_What the task asks_
Render every line of the records below as a JSON list of strings, one string per line, skipping blank lines and leaving the pictures out.

_Stored data_
- - -
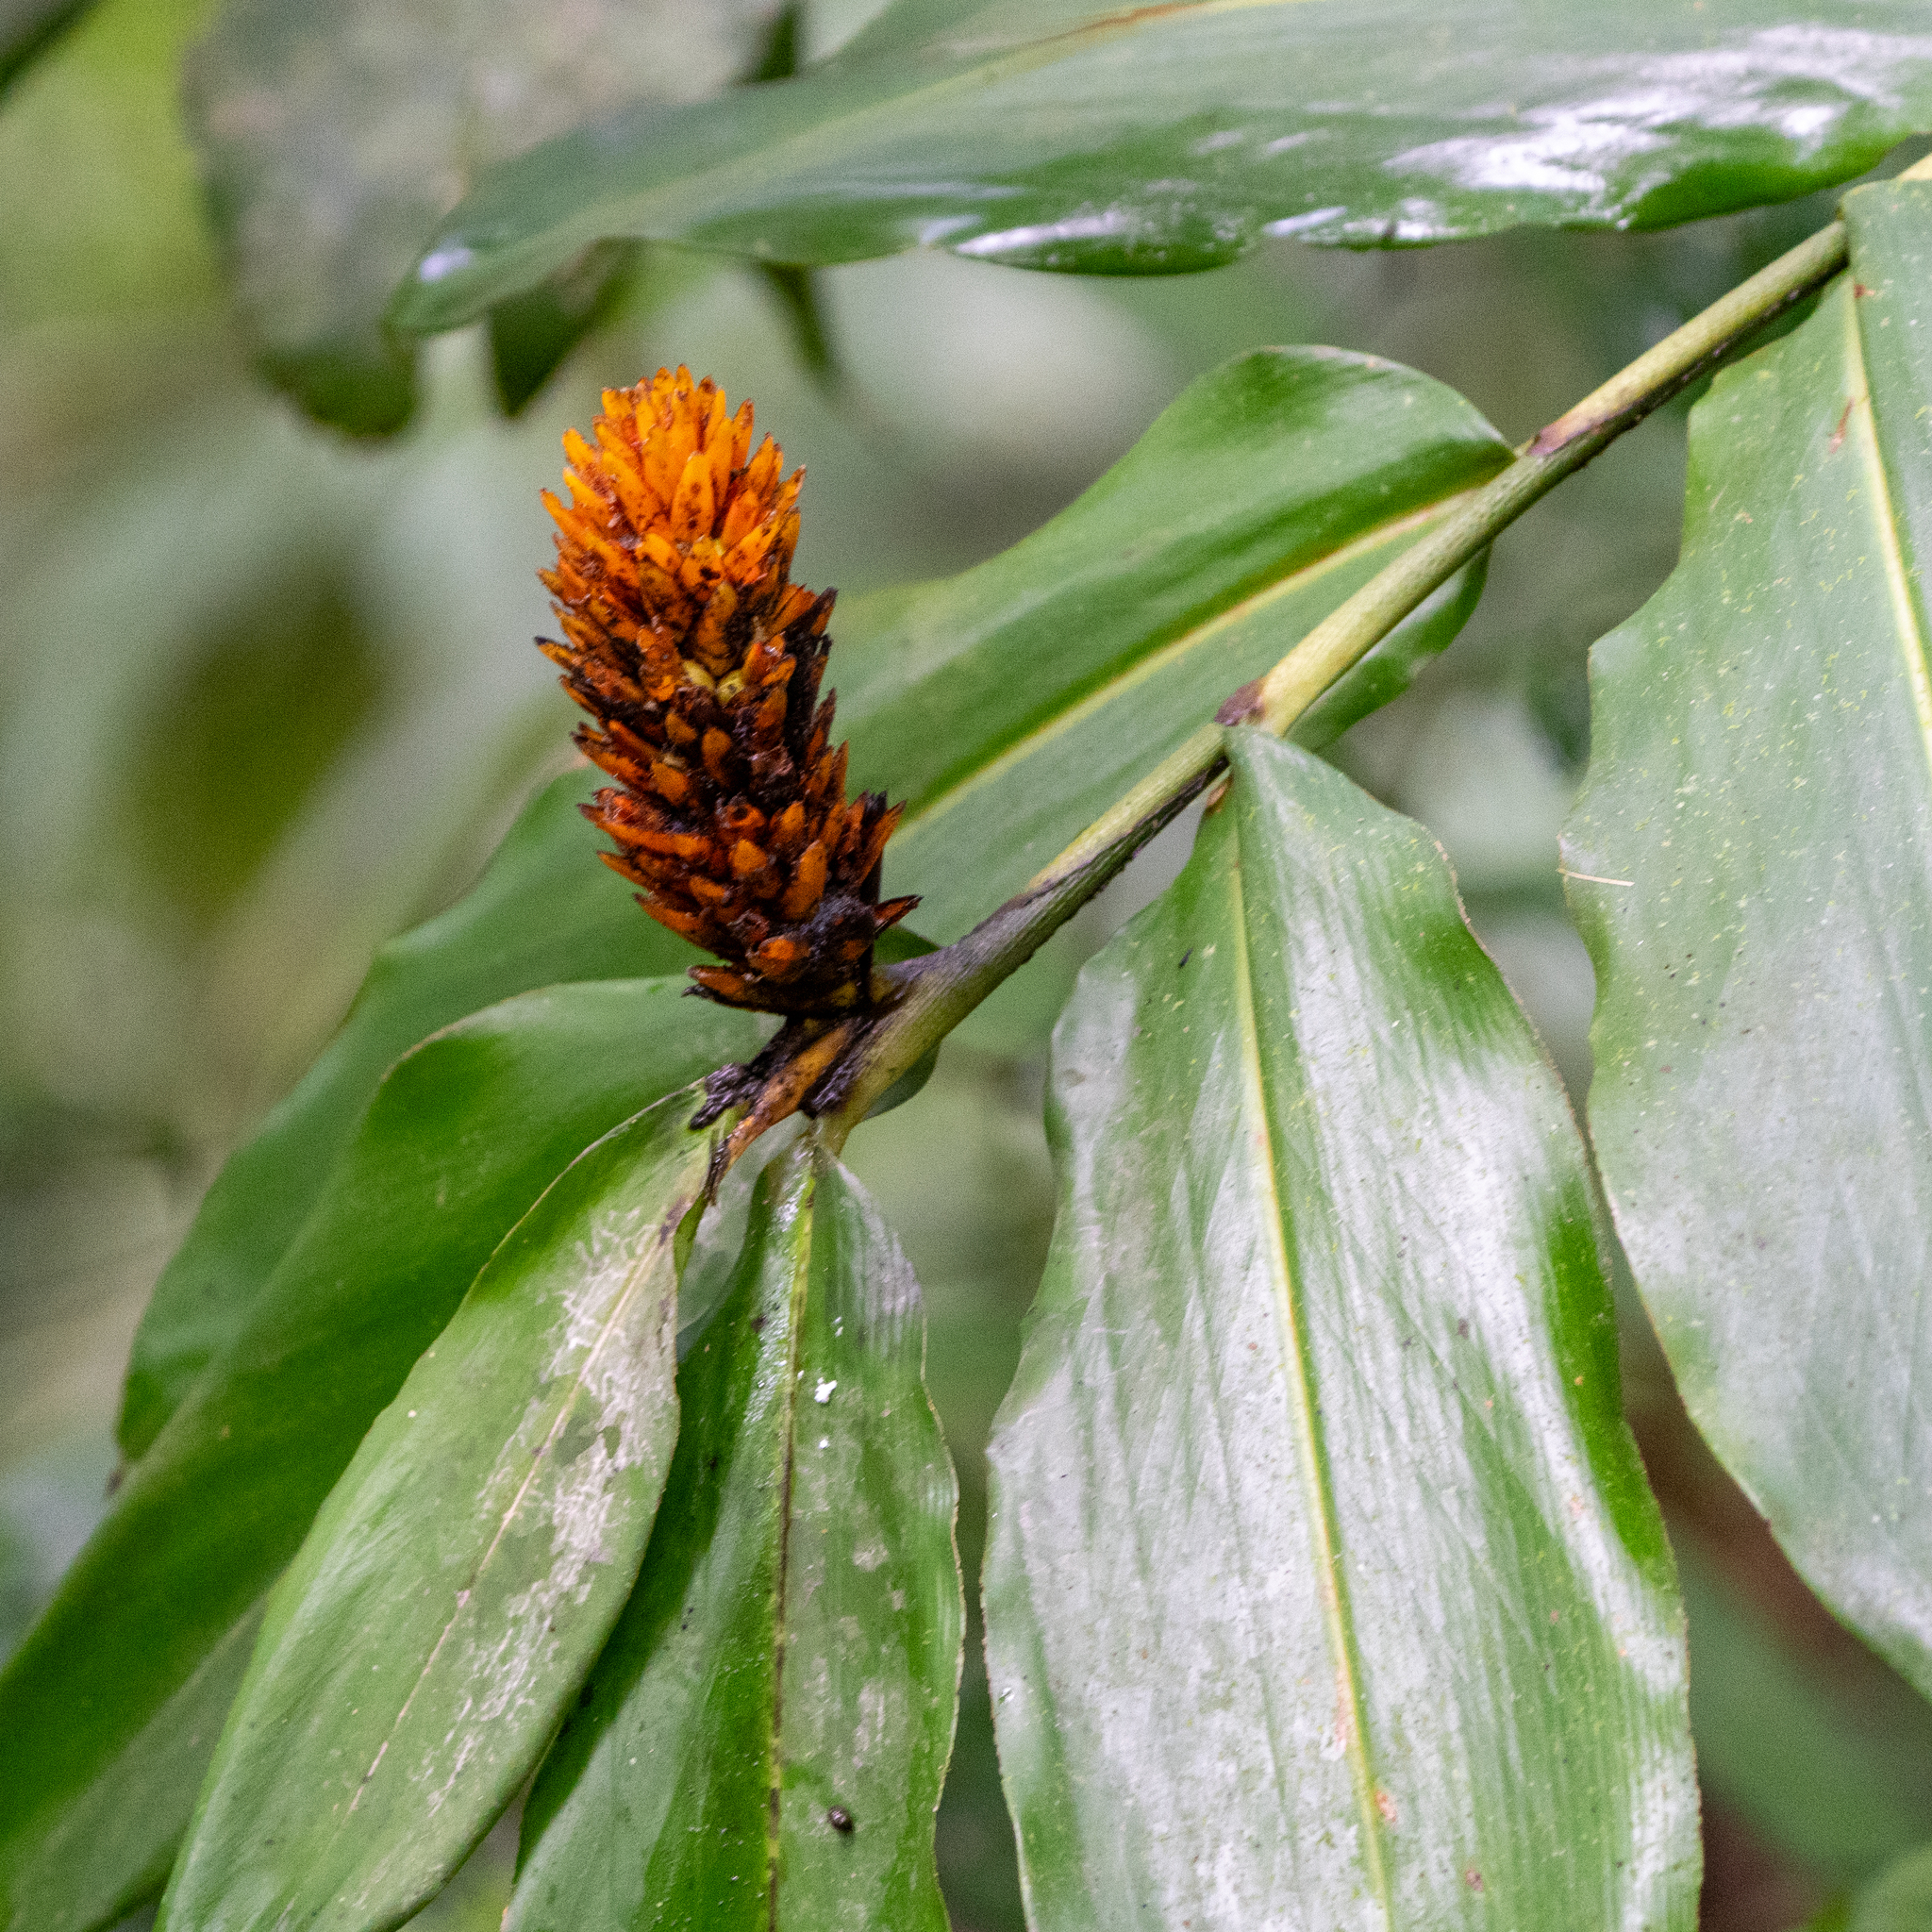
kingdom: Plantae
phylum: Tracheophyta
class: Liliopsida
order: Zingiberales
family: Zingiberaceae
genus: Renealmia
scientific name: Renealmia cernua
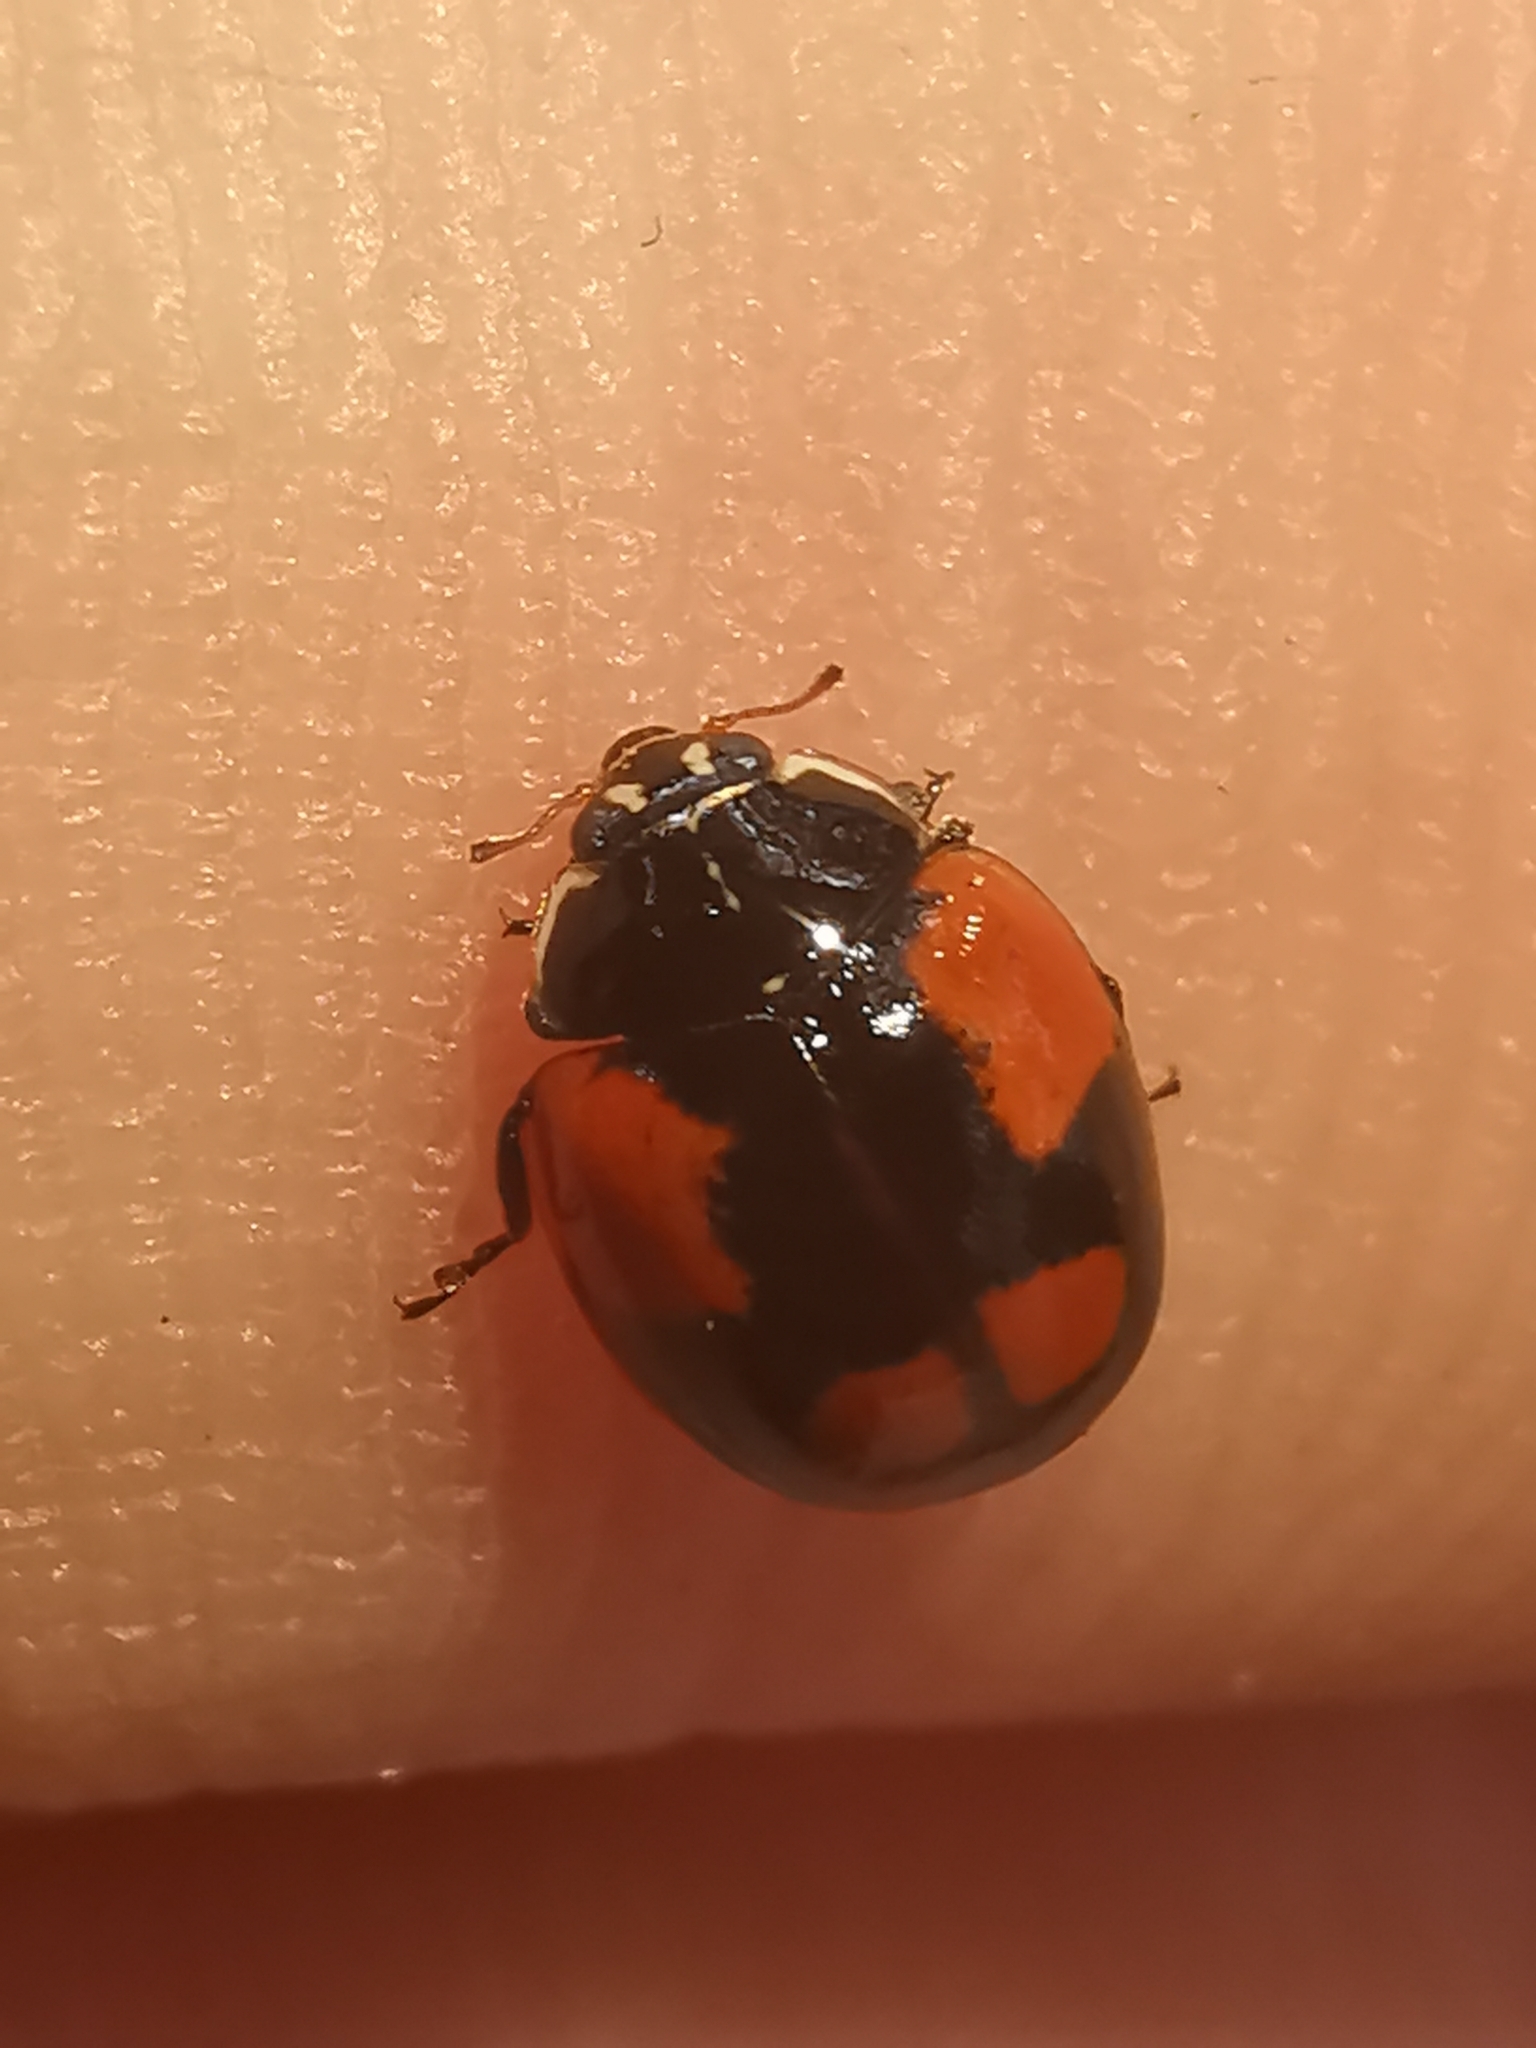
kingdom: Animalia
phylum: Arthropoda
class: Insecta
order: Coleoptera
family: Coccinellidae
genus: Adalia
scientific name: Adalia bipunctata
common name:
- - -
_Problem solution_
[
  "kingdom: Plantae",
  "phylum: Tracheophyta",
  "class: Liliopsida",
  "order: Zingiberales",
  "family: Zingiberaceae",
  "genus: Renealmia",
  "scientific name: Renealmia cernua",
  "kingdom: Animalia",
  "phylum: Arthropoda",
  "class: Insecta",
  "order: Coleoptera",
  "family: Coccinellidae",
  "genus: Adalia",
  "scientific name: Adalia bipunctata",
  "common name:"
]